Christian Coronato. Natty BBer in the US. Trains with weights 7 days a week. BIG mofo. Nutrition and sleep also play a big part. You cannot say that it is just not possible without weighing up all the objectives.

E.g. an office worker who drives to work and back is completely different from say a labourer on a building site. The office worker will be able to train in the gym more frequently than the labourer.

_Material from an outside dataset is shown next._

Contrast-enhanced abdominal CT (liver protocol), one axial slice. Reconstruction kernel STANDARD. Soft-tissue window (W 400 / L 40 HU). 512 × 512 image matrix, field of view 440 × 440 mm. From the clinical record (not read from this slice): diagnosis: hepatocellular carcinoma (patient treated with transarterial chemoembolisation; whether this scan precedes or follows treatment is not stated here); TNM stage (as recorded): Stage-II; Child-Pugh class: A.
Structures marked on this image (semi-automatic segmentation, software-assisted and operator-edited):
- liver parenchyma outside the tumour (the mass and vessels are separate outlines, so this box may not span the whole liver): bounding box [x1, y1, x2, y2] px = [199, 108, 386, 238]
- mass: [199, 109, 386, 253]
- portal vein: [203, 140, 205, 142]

To each their own. You cannot generalise bodybuilders as a whole


----------



## Readyandwaiting

yes i understand you there.

Well then they cannot be training that hard and taxing their systems if that is the case.

7 days a week?

Yea OK, most steroid users don't/can't do that.


----------



## Grantewhite

Brilliant thread, i want to stay natty but want to get to competiton standard so some of these pics show perfectly what can be done


----------



## SK-XO

To be fair you don't know which ones are REALLY natty and which are not, some could use a little, some could have USED to have used gear, some may whack a lot in and some may just dabble here and there. These days everyone is natty :L.

Fair play tho great physiques and obviously worked hard weather they are natural or not. But end of the day who the fk cares if they are natural or assisted, main thing is they look great and to ANY standard for most people who are using gear or natty won't get near that.


----------



## hsmann87

Thought i would add to this...






http://www.simplyshredded.com/doug-miller-interview.html


----------



## Wardy211436114751

You're gna have to keep bumping this thread because im tempted to take the plunge soon  Haven't gained serious weight in about 2-3 months. I know its my diet though and when I get paid im going to buy peanut butter and a **** load of chicken and aim for 5 meals a day and 250g+ of protein and give that 6 weeks before assessing again!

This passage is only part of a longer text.